Avant OLAM : la production de 137 000t à 116 000 tonnes (plafond)
L’un des arguments avancés pour justifier l’opération de rachat étaient que la croissance de cette filière de rente était plafonnée et qu’il faudrait chercher un bouffée d’oxygène pour atteindre le cap des 200.000 tonnes de coton-graine d’ici 2022.
« Visiblement, tout porte à croire que nous avons atteint nos capacités et c’est pour ça que les producteurs ont apprécié l’apport du partenaire et ont réclamé vivement qu’il arrive », déclarait Noël Koutéra Bataka, ministre en charge de l’agriculture d’alors.
« De 137.000t les deux précédentes campagnes, la production à la dernière campagne est tombée à 116.000tonnes de coton-graine. La production a commencé par plafonner et il faut doubler la production d’ici trois ans », avait-il ajouté pour persuader les députés.
Par rapport au défi lancé, l’arrivée d’un partenaire stratégique était appréciée par plus d’un, même si, certains opérateurs clés du secteur, y mettaient de la réserve, arguant n’avoir pas été consultés. Le bénéfice du doute avait plutôt pris le dessus.
Du côté du gouvernement, cette opération de rachat devrait permettre de renflouer les caisses de l’Etat en liquidités. Et du côté des acteurs de la filière, cette libéralisation permettrait d’asseoir une meilleure gouvernance de la filière.
Le gouvernement est allé plus loin en soutenant qu’il veut d’abord et avant tout assurer la sécurisation de l’approvisionnement en intrants en vue de rendre disponibles à temps, en qualité, en quantité des semences, des engrais, des pesticides et des services de mécanisation dont les producteurs ont besoin.
Ensuite, réaliser l’aménagement des pistes afin de contribuer au désenclavement de certaines zones de production cotonnière tout en desservant d’autres spéculations agricoles, facilitant le transfert de la production vers les centres d’agrégation et les unités de transformations.
Enfin, garantir dans une certaine mesure, un prix planché rémunérateur sur une période aux producteurs.

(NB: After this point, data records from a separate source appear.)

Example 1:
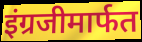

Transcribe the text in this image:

इंग्रजीमार्फत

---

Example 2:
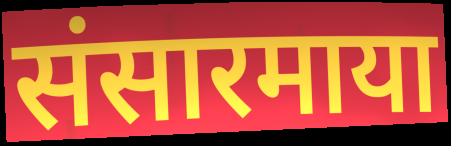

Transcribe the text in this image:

संसारमाया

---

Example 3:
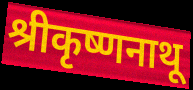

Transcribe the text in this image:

श्रीकृष्णनाथू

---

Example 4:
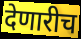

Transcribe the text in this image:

देणारीच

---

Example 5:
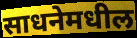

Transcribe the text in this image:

साधनेमधीलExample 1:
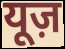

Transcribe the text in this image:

यूज़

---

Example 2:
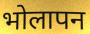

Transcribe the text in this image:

भोलापन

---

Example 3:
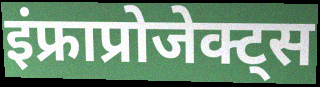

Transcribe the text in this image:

इंफ्राप्रोजेक्ट्स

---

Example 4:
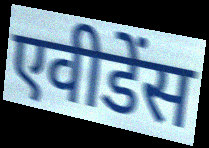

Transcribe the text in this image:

एवीडेंस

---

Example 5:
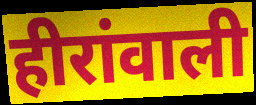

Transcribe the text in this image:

हीरांवालीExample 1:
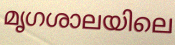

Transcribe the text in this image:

മൃഗശാലയിലെ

Fort de tout ce qui précède, le groupe OLAM s’est donné d’emblée pour ambition dans son plan d’investissement, d’œuvrer à la transformation du coton avec l’implantation des usines textiles au Togo.
Dans son cahier de charge, il devrait œuvrer à l’augmentation substantielle du revenu des cotonculteurs dans trois ans ; améliorer le rendement de la production 600kg/ha aujourd’hui pour atteindre un niveau de performance d’au moins 900 à 1000kg sur le court terme ; renforcer le parc industriel, participer à la recherche et au développement pour une optimisation du schéma cultural etc.

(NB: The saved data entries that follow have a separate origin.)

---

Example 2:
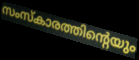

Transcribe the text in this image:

സംസ്കാരത്തിന്റെയും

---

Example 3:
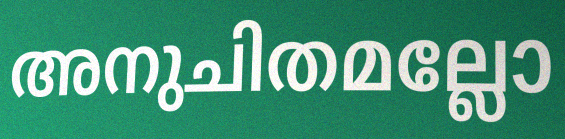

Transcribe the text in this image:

അനുചിതമല്ലോ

OLAM devrait aussi s’impliquer dans de la réhabilitation des pistes rurales cotonnières pour améliorer la collecte du coton graine et participer également au désenclavement des zones de production agricole.
Avec Olam à partir de 2020 : la production 46.000t à 70.000 tonnes
De 116.000 tonnes avec des revenus aux producteurs s’élevant à 34 milliards F.CFA avant l’arrivée du groupe Olam, la production du coton-graine sous l’ère OLAM connaît une baisse de production des plus spectaculaires.
Selon les données de la NSCT, la production a chuté de 52 528 tonnes (2021-2022), 46 549 tonnes (2022-2023) pour une remontée à 67.718 tonnes à la dernière campagne pour des revenus bruts de 20 milliards F.CFA.
« La campagne cotonnière 2023/2024 vient de se terminer avec les dernières opérations d’égrenage et le paiement des derniers groupements de producteurs de coton. Cette campagne a permis de réaliser une production de 67 718 tonnes, avec un rendement de 844 kilogrammes à l’hectare, ceci marque une évolution de 45% par rapport à la campagne précédente », indique la NSCT dans un communiqué en date du 03 mai 2024.
La note rendue publique précise que « la campagne 2023/2024 a généré des revenus bruts de plus de 20 milliards de francs CFA pour les cotonculteurs, consolidant ainsi le rôle crucial de la culture du coton dans le développement du monde rural et l’amélioration des conditions de vie des paysans ».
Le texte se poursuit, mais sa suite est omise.